Few large U.S. companies have significant activity even in the sub-Saharan Africa region, of which only a portion is affected by the outbreak. Many of the companies that do business in the sub-Saharan Africa region are centered in South Africa, far from the region affected by the outbreak.

Seven companies have disclosed an undefined but notable presence in the sub-Saharan region, says S&P Capital IQ. They are Accenture (ACN), American International Group (AIG), Chevron (CVX), Cisco Systems (CSCO), Citigroup (C), Morgan Stanley (MS) and Starwood Hotels (HOT).

Their exact exposure to Ebola-affected countries is not clear:

• Accenture, a global consulting firm, lists South Africa as one of its priority emerging markets. Accenture's revenue from emerging-markets nations, which include Asia as well as Africa, accounted for 40% of revenue in fiscal 2013.
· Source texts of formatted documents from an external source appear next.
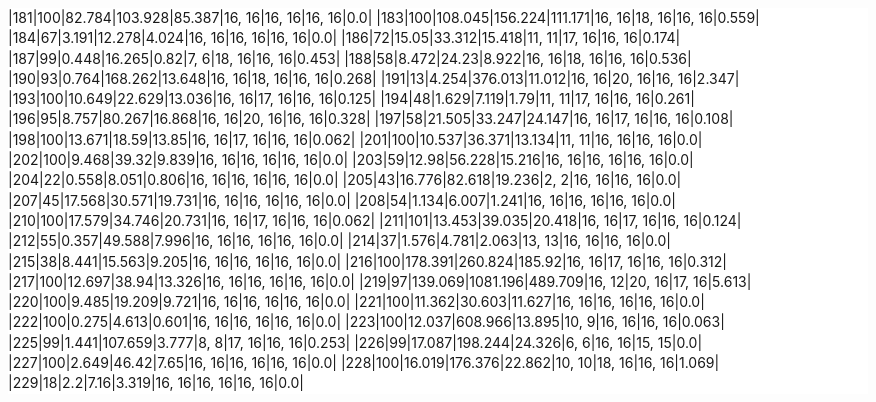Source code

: |181|100|82.784|103.928|85.387|16, 16|16, 16|16, 16|0.0|
|183|100|108.045|156.224|111.171|16, 16|18, 16|16, 16|0.559|
|184|67|3.191|12.278|4.024|16, 16|16, 16|16, 16|0.0|
|186|72|15.05|33.312|15.418|11, 11|17, 16|16, 16|0.174|
|187|99|0.448|16.265|0.82|7, 6|18, 16|16, 16|0.453|
|188|58|8.472|24.23|8.922|16, 16|18, 16|16, 16|0.536|
|190|93|0.764|168.262|13.648|16, 16|18, 16|16, 16|0.268|
|191|13|4.254|376.013|11.012|16, 16|20, 16|16, 16|2.347|
|193|100|10.649|22.629|13.036|16, 16|17, 16|16, 16|0.125|
|194|48|1.629|7.119|1.79|11, 11|17, 16|16, 16|0.261|
|196|95|8.757|80.267|16.868|16, 16|20, 16|16, 16|0.328|
|197|58|21.505|33.247|24.147|16, 16|17, 16|16, 16|0.108|
|198|100|13.671|18.59|13.85|16, 16|17, 16|16, 16|0.062|
|201|100|10.537|36.371|13.134|11, 11|16, 16|16, 16|0.0|
|202|100|9.468|39.32|9.839|16, 16|16, 16|16, 16|0.0|
|203|59|12.98|56.228|15.216|16, 16|16, 16|16, 16|0.0|
|204|22|0.558|8.051|0.806|16, 16|16, 16|16, 16|0.0|
|205|43|16.776|82.618|19.236|2, 2|16, 16|16, 16|0.0|
|207|45|17.568|30.571|19.731|16, 16|16, 16|16, 16|0.0|
|208|54|1.134|6.007|1.241|16, 16|16, 16|16, 16|0.0|
|210|100|17.579|34.746|20.731|16, 16|17, 16|16, 16|0.062|
|211|101|13.453|39.035|20.418|16, 16|17, 16|16, 16|0.124|
|212|55|0.357|49.588|7.996|16, 16|16, 16|16, 16|0.0|
|214|37|1.576|4.781|2.063|13, 13|16, 16|16, 16|0.0|
|215|38|8.441|15.563|9.205|16, 16|16, 16|16, 16|0.0|
|216|100|178.391|260.824|185.92|16, 16|17, 16|16, 16|0.312|
|217|100|12.697|38.94|13.326|16, 16|16, 16|16, 16|0.0|
|219|97|139.069|1081.196|489.709|16, 12|20, 16|17, 16|5.613|
|220|100|9.485|19.209|9.721|16, 16|16, 16|16, 16|0.0|
|221|100|11.362|30.603|11.627|16, 16|16, 16|16, 16|0.0|
|222|100|0.275|4.613|0.601|16, 16|16, 16|16, 16|0.0|
|223|100|12.037|608.966|13.895|10, 9|16, 16|16, 16|0.063|
|225|99|1.441|107.659|3.777|8, 8|17, 16|16, 16|0.253|
|226|99|17.087|198.244|24.326|6, 6|16, 16|15, 15|0.0|
|227|100|2.649|46.42|7.65|16, 16|16, 16|16, 16|0.0|
|228|100|16.019|176.376|22.862|10, 10|18, 16|16, 16|1.069|
|229|18|2.2|7.16|3.319|16, 16|16, 16|16, 16|0.0|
• American International Group, an insurer, lists Johannesburg Insurance Holdings as a significant unit. Last year, AIG's emerging-markets business wrote $6.8 billion in property casualty policies, accounting for 20% of the total.

• Chevron, the energy company, competes with Exxon in Africa. The company in 2013 reported net production of 431 oil-equivalent barrels a day in Africa, which was 17% of its total.

• Cisco Systems the networking company also maintains a presence in South Africa. Revenue from Cisco's African business is consolidated with its emerging markets, including Asia. Total emerging markets revenue in the year ended July 26 was 26% of total revenue.

• Citigroup, the global financial firm, has been aggressive in the emerging world. Revenue from emerging markets, which includes Africa, accounted for 41% of Citi's revenue in 2013. And trouble in emerging nations has caused the company to relocate staff before, the company says in its annual regulatory filing.

• Morgan Stanley, the global investment bank, operates a unit out of South Africa. Revenue from the region isn't nearly as significant to Morgan Stanley as it is to Citi. Revenue from Africa, combined with Europe and the Middle East was $4.5 billion in 2013, or 14% of total revenue.

• Starwood Hotels operates and franchises hotels all over the world, including 85 in Africa and the Middle East. Those properties account for 7% of the company's 1,175 worldwide properties at the end of last fiscal year.

Starwood's stock was among the hardest hit travel stocks Wednesday as investors reacted to the confirmation of an Ebola-infected patient in the U.S. Shares closed down 81 cents, or 1.0%, to $79.39 Thursday. That's after falling 3.6% on Wednesday.